Certamente poucos haras se “encaixariam” em todas essas categorias ao mesmo tempo e, como a nostalgia não poderia ficar longe desta coluna, hoje ela lembra um desses “haras completos”. O HARAS PALMITAL – e seu titular ANTÔNIO JORGE RIBEIRO DE CAMARGO.
Conheci o Dr. Antônio Jorge Ribeiro de Camargo em sua residência, entre 1976 e 1977, quando fui procurá-lo, a pedido de meu pai, em busca do documento de um animal. Eu, ainda garoto, fui muito bem recebido por ele, que com simpatia e cordialidade me entregou o documento, e não me deixou sair antes de tomar um refrigerante e conversamos por quase uma hora. Claro que o assunto foi CAVALO, onde pela sua conversa educativa e animada já fiquei simpático a esse médico e seu haras.
Dr. Antônio Jorge Ribeiro de Camargo
O Haras Palmital surgiu na década de 30, criado pelo comerciante Epaminondas Santos que instalou, na Região Metropolitana de Curitiba – Município de Piraquara, com área de 90 alqueires, em terras de Palmital – margeando a Estrada Graciosa no Km 12 – um haras para criação do PSI e que foi batizado, então, de Haras Palmital.
Naquela época, as suas éguas usavam os serviços dos reprodutores do Estado, que com incentivo do interventor e governador do Paraná – Manoel Ribas, ficavam alojados na Fazenda do Canguiri.
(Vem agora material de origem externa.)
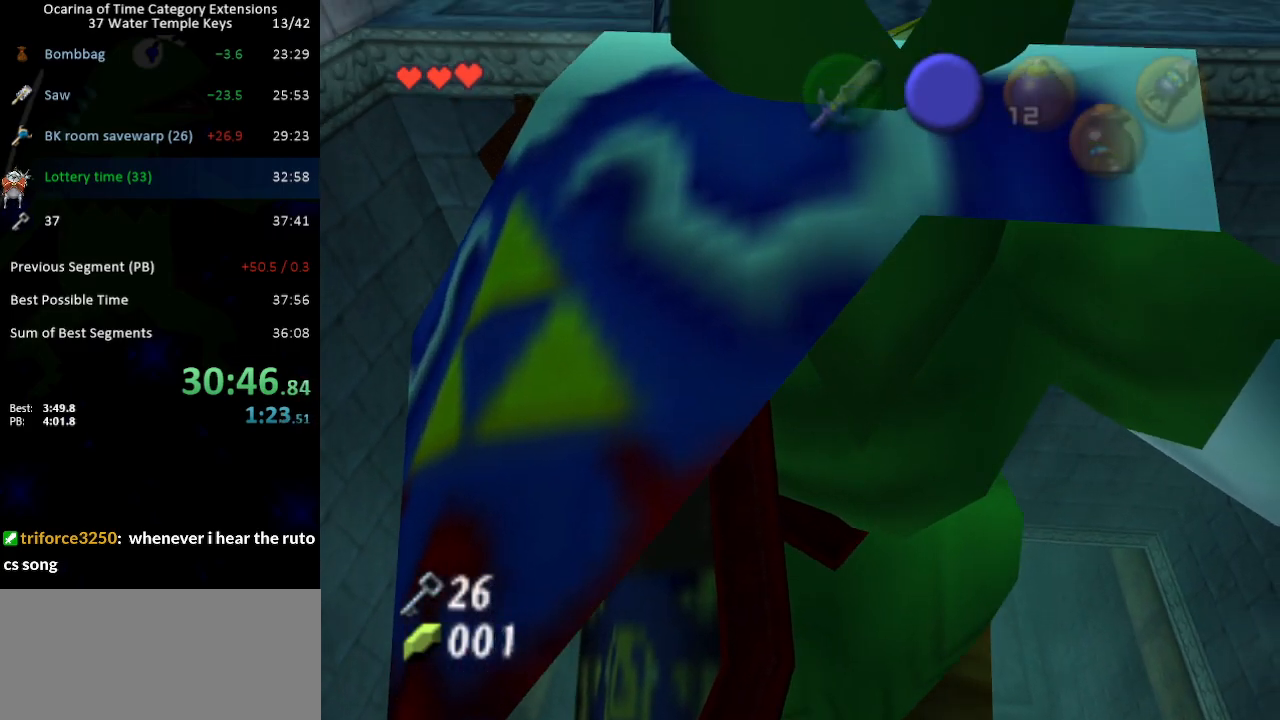
{"buttons": ["B"], "left_stick": "center", "right_stick": "center", "events": [[233, "B", "down"], [250, "B", "up"], [350, "B", "down"], [417, "B", "up"], [500, "B", "down"]]}
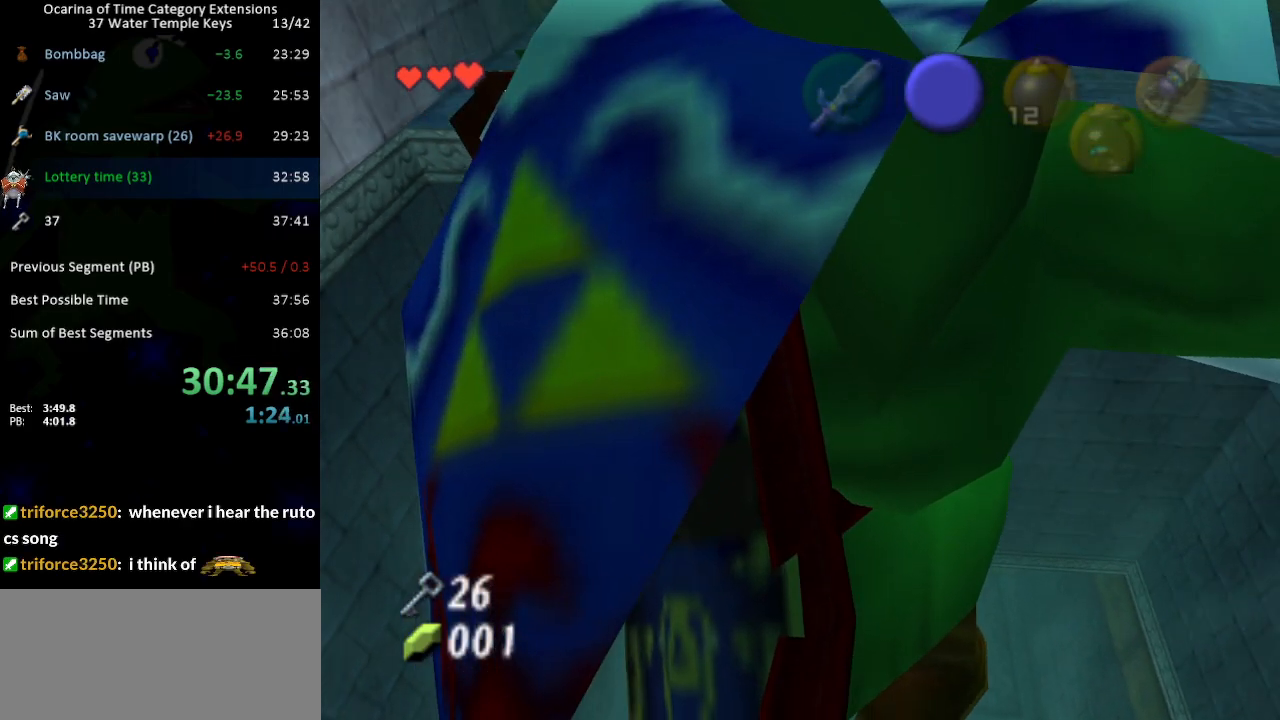
{"buttons": [], "left_stick": "center", "right_stick": "center", "events": [[67, "B", "up"], [167, "B", "down"], [200, "B", "up"], [283, "B", "down"], [317, "B", "up"], [450, "B", "down"], [483, "B", "up"]]}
Dessa forma já obteve bons resultados. A seguir trouxe o rebelde reprodutor VICTOR HUGO-GB (1946) por Mieuxce(FR) e Badr-ul-Molk (FR), e na sequencia, junto com o Haras Valente, importou ANGÉLICO-GB (1946) por Nearco (ITY) e Angelus (GB). Infelizmente, pouco tempo depois, Epaminondas Santos faleceu; seu genro Antônio Jorge Ribeiro de Camargo recebeu o haras e sua administração.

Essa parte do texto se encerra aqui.